* **What you need to do**: Transcribe every line of the rows word for word, leaving out the pictures.
___ Rows
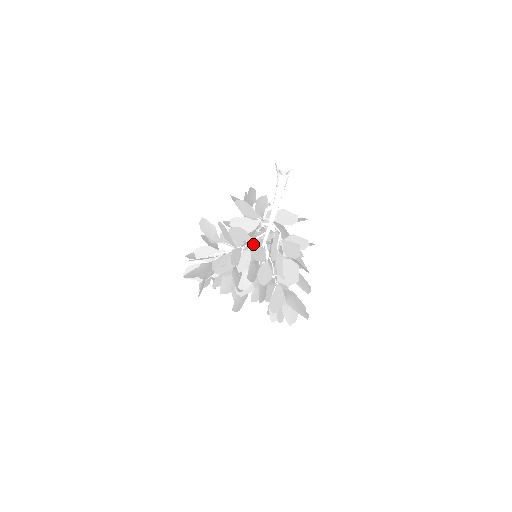
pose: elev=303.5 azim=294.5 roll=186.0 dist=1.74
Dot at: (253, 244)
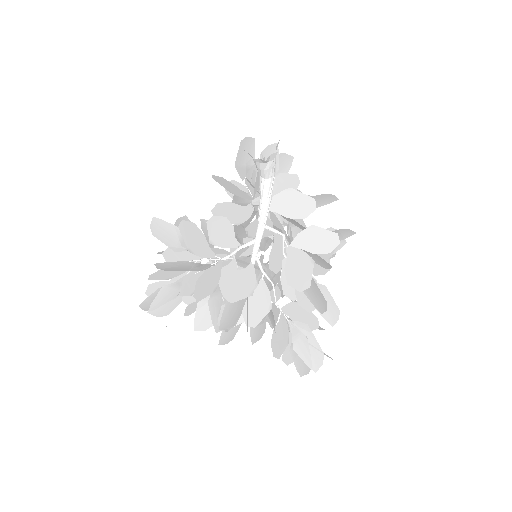
Dot at: occluded
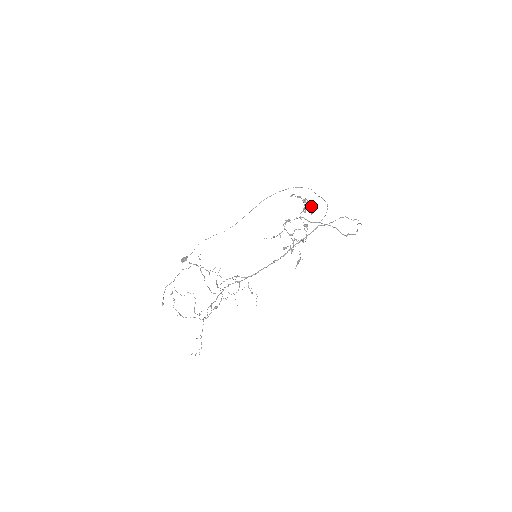
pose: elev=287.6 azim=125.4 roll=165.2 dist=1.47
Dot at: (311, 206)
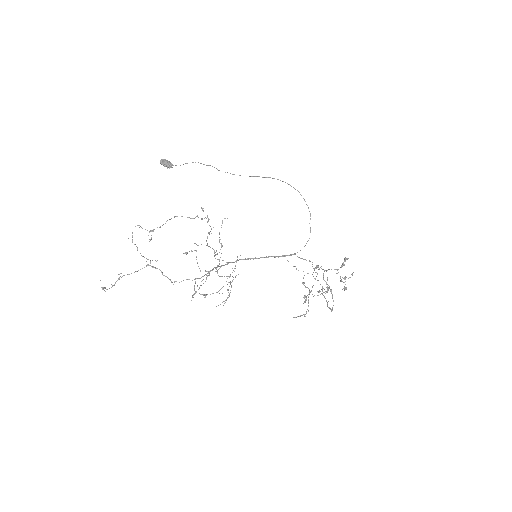
Dot at: occluded
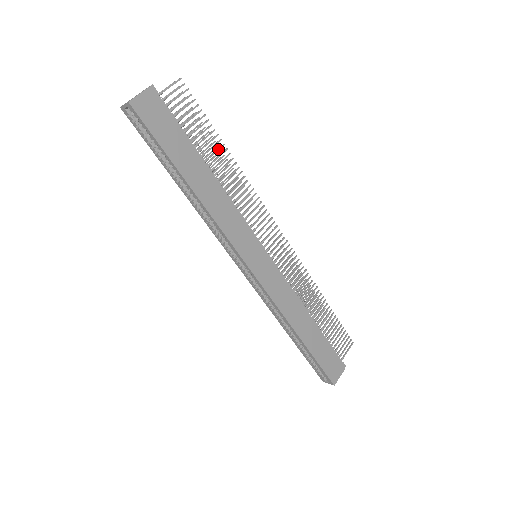
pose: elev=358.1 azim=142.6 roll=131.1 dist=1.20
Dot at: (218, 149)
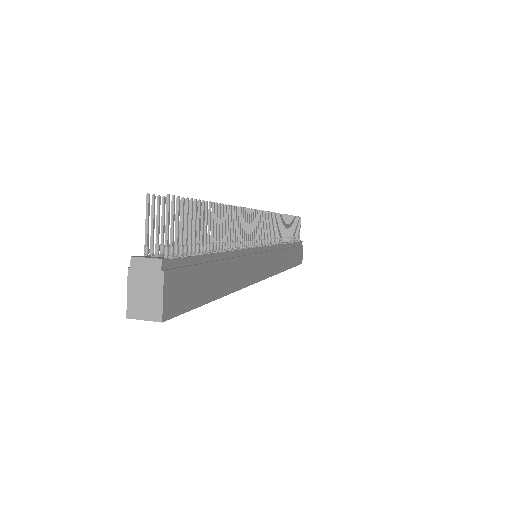
Dot at: (219, 218)
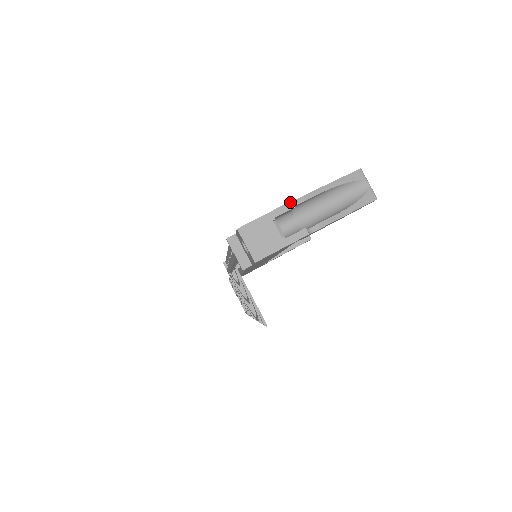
______
* **The result**:
pose: elev=303.5 azim=294.5 roll=186.0 dist=1.74
Dot at: (253, 244)
Dot at: occluded
pose: elev=287.6 azim=125.4 roll=165.2 dist=1.47
Dot at: (311, 206)
Dot at: occluded
pose: elev=358.1 azim=142.6 roll=131.1 dist=1.20
Dot at: (218, 149)
Dot at: (219, 218)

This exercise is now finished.